The villain was letting him go, or maybe it couldn't feel him as acutely when he was still and had lost its grip. Either way, Bakugou let it happen, let himself be pushed to the edge of the slime-thing until he could crawl back onto the solid surface of the earth. He laid there, skin black with muck, and felt the rush of his pulse, faster than he'd ever felt it. He wasn't able to move for close to ten minutes.

Finally he dragged himself to his feet. He didn't think he had the energy to use his Quirk, but he thought he knew the direction of the edge of the forest and the road. After ten minutes he discovered he was right. When he got back to his car, he turned it on and drove back to the motel, breaking every speed limit on the way.

He showered immediately, unable to stand the feel of the half-dry muck on his skin, then sat naked on the bed, head in his hands, thinking.

Bakugou thought of the scream the monster had made, the way he had rushed in ready to save someone and had been caught completely unawares.

He thought of being swallowed alive, his lungs screaming. He thought of fighting with no solid ground to put his feet on, and the way the thing had absorbed his blasts

Bakugou picked up his phone and called his boss. As soon as he heard her voice, he interrupted: "I'm gonna need backup."
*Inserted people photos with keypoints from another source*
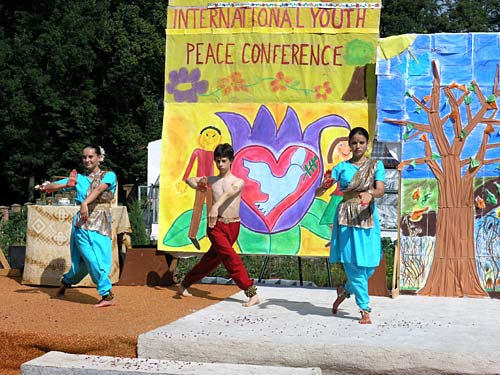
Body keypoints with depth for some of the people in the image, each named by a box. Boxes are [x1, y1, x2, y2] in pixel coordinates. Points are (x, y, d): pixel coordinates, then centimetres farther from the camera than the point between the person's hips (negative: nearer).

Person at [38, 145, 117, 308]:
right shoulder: (78, 178, 12)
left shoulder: (109, 175, 5)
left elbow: (99, 189, -16)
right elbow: (50, 187, 7)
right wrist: (66, 185, -14)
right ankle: (107, 294, 6)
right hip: (83, 223, 0)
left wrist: (85, 203, -34)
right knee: (92, 259, -8)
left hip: (102, 224, 0)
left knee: (91, 260, -3)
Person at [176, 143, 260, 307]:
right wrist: (197, 185, -3)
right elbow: (189, 179, 21)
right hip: (216, 225, -1)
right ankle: (251, 292, -20)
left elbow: (229, 194, -19)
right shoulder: (211, 180, 9)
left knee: (213, 258, 10)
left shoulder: (238, 182, 2)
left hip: (233, 226, 1)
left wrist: (215, 207, -38)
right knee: (230, 257, -17)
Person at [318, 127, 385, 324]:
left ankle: (345, 290, 29)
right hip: (346, 217, -1)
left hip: (367, 217, 1)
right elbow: (319, 192, -1)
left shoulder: (376, 165, 5)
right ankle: (365, 309, 4)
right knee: (353, 262, -4)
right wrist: (325, 186, -25)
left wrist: (370, 193, -33)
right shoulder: (342, 167, 6)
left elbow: (381, 190, -10)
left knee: (369, 264, 0)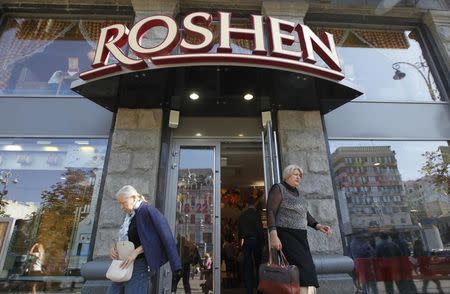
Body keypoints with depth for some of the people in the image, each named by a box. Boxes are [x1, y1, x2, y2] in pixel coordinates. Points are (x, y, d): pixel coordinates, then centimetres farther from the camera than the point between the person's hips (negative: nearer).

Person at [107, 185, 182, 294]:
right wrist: (114, 248, 1)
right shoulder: (129, 216, 14)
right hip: (124, 266, 8)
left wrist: (136, 251, -21)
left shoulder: (146, 210, -11)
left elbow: (154, 239, -15)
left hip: (139, 265, -8)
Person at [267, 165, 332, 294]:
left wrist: (318, 226, 6)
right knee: (305, 267, -20)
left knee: (308, 268, -4)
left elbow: (305, 214, 24)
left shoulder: (298, 193, 19)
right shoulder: (278, 189, -4)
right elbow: (270, 212, -12)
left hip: (301, 236, 7)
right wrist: (273, 235, -23)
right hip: (285, 234, -7)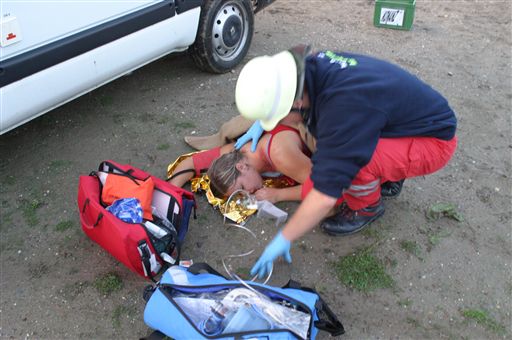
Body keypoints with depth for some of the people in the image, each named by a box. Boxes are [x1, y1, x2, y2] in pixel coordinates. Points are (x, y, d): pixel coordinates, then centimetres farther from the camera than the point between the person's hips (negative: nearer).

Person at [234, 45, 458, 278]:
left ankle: (366, 208, 0)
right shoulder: (313, 65, -13)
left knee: (345, 156, -31)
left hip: (433, 139, -8)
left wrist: (284, 239, -23)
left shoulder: (343, 106, -38)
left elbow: (324, 197, -35)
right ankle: (387, 177, 18)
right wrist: (260, 123, 5)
He hung up without another word and threw the phone down. It bounced, unharmed, against the carpet.

I guess this world isn't going to get rid of me so easily, he thought. The decision had never been his to make. He'd been foolish to think it was. His body was smarter than him: his body knew he was supposed to live, to keep on living regardless of what he actually wanted. If it was any other way, it would have failed him long ago.

Bakugou lay back on the bed, his head on the pillow, and thought of Kirishima – further away now and growing fainter by the day, like someone in a ship that was drifting out to sea – and felt the tears on his cheeks and the unceasing drum of the blood in his veins.


Author's Note: This story was inspired by/heavily based on the song "In the Woods Somewhere" by Hozier.